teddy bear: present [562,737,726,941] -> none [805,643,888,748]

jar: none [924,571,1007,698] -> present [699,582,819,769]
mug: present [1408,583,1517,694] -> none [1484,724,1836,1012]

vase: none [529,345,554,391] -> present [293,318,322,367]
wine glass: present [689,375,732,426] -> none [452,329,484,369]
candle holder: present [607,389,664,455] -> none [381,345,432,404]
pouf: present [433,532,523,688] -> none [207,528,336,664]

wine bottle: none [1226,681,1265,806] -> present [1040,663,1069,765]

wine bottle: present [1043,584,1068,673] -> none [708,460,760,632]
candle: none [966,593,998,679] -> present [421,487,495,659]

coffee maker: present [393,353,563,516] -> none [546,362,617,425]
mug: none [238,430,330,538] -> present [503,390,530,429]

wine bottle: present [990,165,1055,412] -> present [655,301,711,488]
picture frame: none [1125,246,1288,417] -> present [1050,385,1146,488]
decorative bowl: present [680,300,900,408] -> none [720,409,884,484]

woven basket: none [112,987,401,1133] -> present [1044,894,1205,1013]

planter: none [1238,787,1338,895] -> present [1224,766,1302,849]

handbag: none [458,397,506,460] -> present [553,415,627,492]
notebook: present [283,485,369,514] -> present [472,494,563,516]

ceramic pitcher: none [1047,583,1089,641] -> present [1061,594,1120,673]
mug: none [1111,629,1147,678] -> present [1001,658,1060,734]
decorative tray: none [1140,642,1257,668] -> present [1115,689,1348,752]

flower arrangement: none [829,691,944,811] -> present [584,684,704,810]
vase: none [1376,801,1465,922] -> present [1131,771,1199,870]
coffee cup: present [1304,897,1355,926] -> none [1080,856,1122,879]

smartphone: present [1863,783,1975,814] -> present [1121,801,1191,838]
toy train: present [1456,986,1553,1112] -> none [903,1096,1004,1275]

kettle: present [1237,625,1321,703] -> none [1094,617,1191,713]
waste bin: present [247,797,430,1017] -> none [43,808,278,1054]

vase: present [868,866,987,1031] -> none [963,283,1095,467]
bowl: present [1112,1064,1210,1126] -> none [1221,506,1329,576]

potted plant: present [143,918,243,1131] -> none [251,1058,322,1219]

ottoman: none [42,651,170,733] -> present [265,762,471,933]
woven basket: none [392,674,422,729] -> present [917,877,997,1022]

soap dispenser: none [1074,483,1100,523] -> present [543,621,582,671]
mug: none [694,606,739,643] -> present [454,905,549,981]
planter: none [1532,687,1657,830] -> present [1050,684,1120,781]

···

### DIRECTIVE
Please reproduce exactly the lines in the listing above from the one containing "wine bottle: none" through the one containing "decorative tray: none", both included, and nothing more.

### EXPECTED OUTPUT
wine bottle: none [1226,681,1265,806] -> present [1040,663,1069,765]

wine bottle: present [1043,584,1068,673] -> none [708,460,760,632]
candle: none [966,593,998,679] -> present [421,487,495,659]

coffee maker: present [393,353,563,516] -> none [546,362,617,425]
mug: none [238,430,330,538] -> present [503,390,530,429]

wine bottle: present [990,165,1055,412] -> present [655,301,711,488]
picture frame: none [1125,246,1288,417] -> present [1050,385,1146,488]
decorative bowl: present [680,300,900,408] -> none [720,409,884,484]

woven basket: none [112,987,401,1133] -> present [1044,894,1205,1013]

planter: none [1238,787,1338,895] -> present [1224,766,1302,849]

handbag: none [458,397,506,460] -> present [553,415,627,492]
notebook: present [283,485,369,514] -> present [472,494,563,516]

ceramic pitcher: none [1047,583,1089,641] -> present [1061,594,1120,673]
mug: none [1111,629,1147,678] -> present [1001,658,1060,734]
decorative tray: none [1140,642,1257,668] -> present [1115,689,1348,752]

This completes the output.